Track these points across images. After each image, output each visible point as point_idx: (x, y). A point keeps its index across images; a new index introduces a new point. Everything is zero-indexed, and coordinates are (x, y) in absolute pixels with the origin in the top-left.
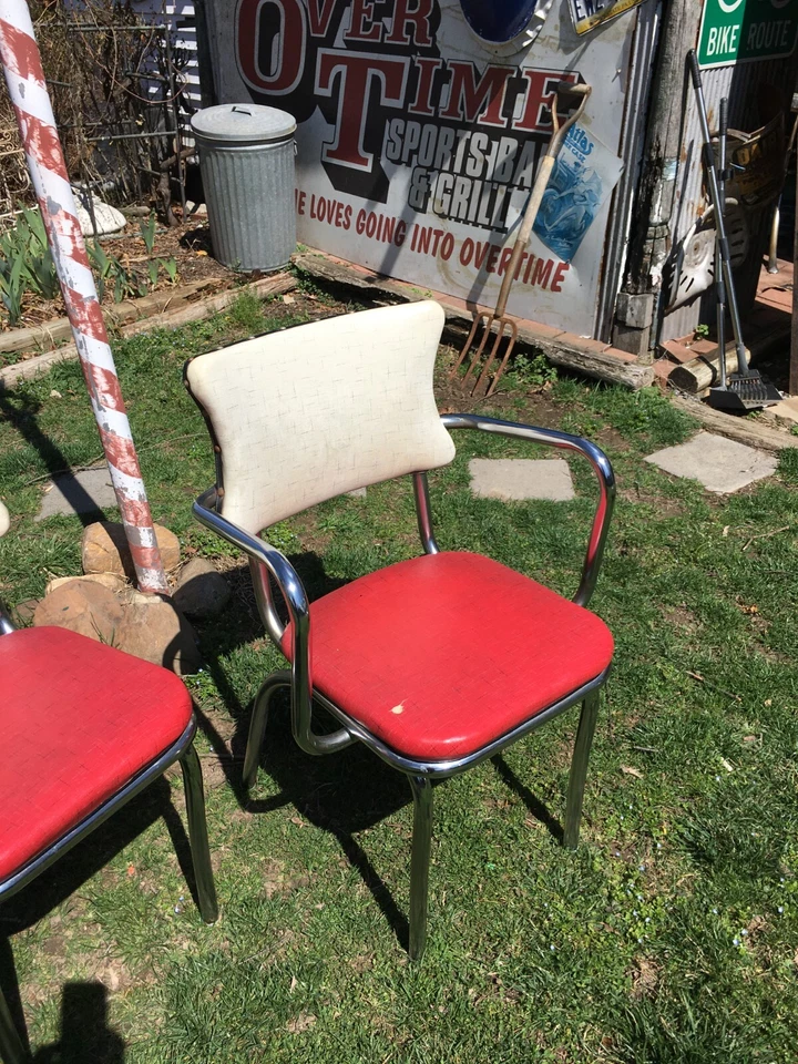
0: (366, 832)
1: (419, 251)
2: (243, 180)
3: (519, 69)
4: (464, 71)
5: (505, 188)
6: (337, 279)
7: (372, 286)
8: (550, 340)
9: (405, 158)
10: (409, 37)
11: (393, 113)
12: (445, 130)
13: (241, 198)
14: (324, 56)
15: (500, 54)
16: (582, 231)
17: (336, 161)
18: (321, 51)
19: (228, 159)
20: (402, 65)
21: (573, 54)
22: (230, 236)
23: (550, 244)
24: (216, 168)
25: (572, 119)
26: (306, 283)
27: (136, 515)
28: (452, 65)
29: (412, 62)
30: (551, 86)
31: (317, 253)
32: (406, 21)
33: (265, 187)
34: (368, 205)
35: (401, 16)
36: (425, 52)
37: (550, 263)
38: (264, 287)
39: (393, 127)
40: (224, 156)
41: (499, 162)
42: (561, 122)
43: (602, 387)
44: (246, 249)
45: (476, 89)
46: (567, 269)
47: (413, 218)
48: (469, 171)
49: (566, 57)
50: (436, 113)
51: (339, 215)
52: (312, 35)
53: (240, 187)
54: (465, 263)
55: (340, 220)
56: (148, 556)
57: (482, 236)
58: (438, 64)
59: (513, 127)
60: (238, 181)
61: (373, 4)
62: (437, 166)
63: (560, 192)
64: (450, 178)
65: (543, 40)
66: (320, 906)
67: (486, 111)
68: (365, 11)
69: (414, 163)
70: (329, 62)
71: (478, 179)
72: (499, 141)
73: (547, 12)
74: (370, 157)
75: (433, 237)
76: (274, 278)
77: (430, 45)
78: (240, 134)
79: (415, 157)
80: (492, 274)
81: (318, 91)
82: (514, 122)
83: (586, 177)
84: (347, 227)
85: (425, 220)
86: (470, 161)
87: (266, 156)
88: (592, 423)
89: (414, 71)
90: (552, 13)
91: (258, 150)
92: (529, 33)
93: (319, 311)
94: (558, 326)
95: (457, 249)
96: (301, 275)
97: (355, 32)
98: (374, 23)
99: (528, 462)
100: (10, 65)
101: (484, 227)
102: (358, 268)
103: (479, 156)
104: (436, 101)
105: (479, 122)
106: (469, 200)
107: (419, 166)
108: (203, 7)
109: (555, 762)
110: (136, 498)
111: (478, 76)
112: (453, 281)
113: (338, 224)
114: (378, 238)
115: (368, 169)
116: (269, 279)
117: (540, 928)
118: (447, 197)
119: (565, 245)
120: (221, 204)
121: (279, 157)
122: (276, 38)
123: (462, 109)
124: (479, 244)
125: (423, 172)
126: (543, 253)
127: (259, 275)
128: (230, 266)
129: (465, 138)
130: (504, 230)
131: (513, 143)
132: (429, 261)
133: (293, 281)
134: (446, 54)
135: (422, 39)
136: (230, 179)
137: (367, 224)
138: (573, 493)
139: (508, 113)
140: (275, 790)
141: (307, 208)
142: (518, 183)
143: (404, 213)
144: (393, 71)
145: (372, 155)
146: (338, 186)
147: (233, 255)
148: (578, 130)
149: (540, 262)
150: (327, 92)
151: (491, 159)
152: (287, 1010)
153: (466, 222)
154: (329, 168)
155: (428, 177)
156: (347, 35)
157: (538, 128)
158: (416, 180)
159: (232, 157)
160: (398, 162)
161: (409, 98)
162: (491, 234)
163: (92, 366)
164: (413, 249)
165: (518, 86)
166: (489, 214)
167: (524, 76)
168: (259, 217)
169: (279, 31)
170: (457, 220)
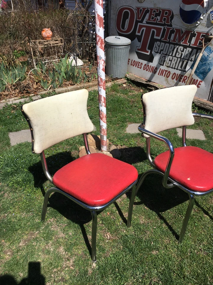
0: (163, 213)
1: (160, 75)
2: (117, 55)
3: (194, 31)
4: (178, 31)
5: (186, 60)
6: (138, 81)
7: (147, 83)
8: (196, 100)
9: (159, 52)
10: (164, 21)
11: (157, 40)
12: (171, 45)
13: (115, 60)
14: (139, 25)
15: (189, 27)
16: (207, 73)
17: (140, 52)
18: (139, 24)
19: (114, 50)
20: (161, 28)
21: (209, 28)
22: (111, 69)
23: (198, 76)
24: (110, 52)
25: (208, 45)
26: (129, 82)
27: (104, 132)
28: (175, 29)
29: (164, 28)
30: (203, 36)
31: (132, 74)
32: (164, 17)
33: (122, 57)
34: (147, 63)
35: (163, 16)
36: (168, 25)
37: (197, 80)
38: (119, 82)
39: (156, 44)
40: (113, 49)
41: (186, 54)
42: (205, 45)
43: (211, 113)
44: (115, 72)
45: (181, 36)
46: (202, 82)
47: (160, 67)
48: (177, 56)
49: (208, 29)
50: (169, 41)
51: (139, 65)
52: (137, 20)
53: (116, 57)
54: (173, 79)
55: (139, 66)
56: (105, 143)
57: (178, 72)
58: (171, 28)
59: (191, 45)
60: (116, 55)
61: (155, 13)
62: (168, 54)
63: (202, 62)
64: (171, 57)
65: (202, 24)
66: (155, 228)
67: (183, 41)
68: (152, 15)
69: (162, 53)
70: (141, 27)
71: (179, 58)
72: (186, 49)
73: (204, 17)
74: (149, 51)
75: (165, 72)
76: (121, 80)
77: (170, 24)
78: (118, 43)
79: (162, 51)
80: (180, 82)
81: (137, 34)
82: (191, 44)
83: (210, 59)
84: (140, 68)
85: (163, 68)
86: (178, 53)
87: (123, 49)
88: (208, 122)
89: (164, 30)
90: (205, 18)
91: (121, 48)
92: (198, 22)
93: (132, 89)
94: (198, 96)
95: (171, 75)
96: (128, 79)
97: (149, 19)
98: (155, 18)
99: (192, 130)
100: (97, 24)
101: (179, 70)
102: (142, 78)
103: (180, 52)
104: (170, 38)
105: (181, 44)
106: (176, 63)
107: (163, 54)
108: (108, 11)
109: (209, 203)
110: (105, 128)
111: (182, 32)
112: (169, 84)
113: (138, 67)
114: (149, 71)
115: (149, 54)
116: (120, 80)
117: (211, 239)
118: (170, 62)
119: (202, 76)
120: (110, 61)
121: (126, 50)
122: (127, 20)
123: (177, 40)
124: (177, 74)
125: (164, 55)
126: (196, 77)
127: (117, 79)
128: (110, 76)
129: (177, 47)
130: (185, 71)
131: (190, 50)
132: (163, 78)
133: (126, 81)
134: (174, 26)
135: (168, 22)
136: (114, 54)
137: (146, 68)
138: (205, 138)
139: (190, 42)
140: (139, 201)
141: (130, 63)
142: (190, 60)
143: (157, 65)
144: (159, 30)
145: (150, 51)
146: (139, 58)
147: (111, 73)
148: (209, 47)
149: (195, 80)
150: (140, 34)
151: (183, 53)
152: (151, 249)
153: (174, 68)
154: (138, 53)
155: (165, 57)
156: (147, 20)
157: (198, 46)
158: (161, 58)
159: (115, 49)
160: (157, 53)
161: (162, 36)
162: (181, 72)
163: (101, 96)
164: (158, 74)
165: (194, 35)
166: (181, 67)
167: (195, 33)
168: (119, 64)
169: (128, 18)
170: (172, 68)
==============================
Task goal: Take exactly the lines from the one containing "63: (560, 192)" through the one containing "132: (429, 261)" in the data above, and output them with nothing added.

Expected answer:
63: (560, 192)
64: (450, 178)
65: (543, 40)
66: (320, 906)
67: (486, 111)
68: (365, 11)
69: (414, 163)
70: (329, 62)
71: (478, 179)
72: (499, 141)
73: (547, 12)
74: (370, 157)
75: (433, 237)
76: (274, 278)
77: (430, 45)
78: (240, 134)
79: (415, 157)
80: (492, 274)
81: (318, 91)
82: (514, 122)
83: (586, 177)
84: (347, 227)
85: (425, 220)
86: (470, 161)
87: (266, 156)
88: (592, 423)
89: (414, 71)
90: (552, 13)
91: (258, 150)
92: (529, 33)
93: (319, 311)
94: (558, 326)
95: (457, 249)
96: (301, 275)
97: (355, 32)
98: (374, 23)
99: (528, 462)
100: (10, 65)
101: (484, 227)
102: (358, 268)
103: (479, 156)
104: (436, 101)
105: (479, 122)
106: (469, 200)
107: (419, 166)
108: (203, 7)
109: (555, 762)
110: (136, 498)
111: (478, 76)
112: (453, 281)
113: (338, 224)
114: (378, 238)
115: (368, 169)
116: (269, 279)
117: (540, 928)
118: (447, 197)
119: (565, 245)
120: (221, 204)
121: (279, 157)
122: (276, 38)
123: (462, 109)
124: (479, 244)
125: (423, 172)
126: (543, 253)
127: (259, 275)
128: (230, 266)
129: (465, 138)
130: (504, 230)
131: (513, 143)
132: (429, 261)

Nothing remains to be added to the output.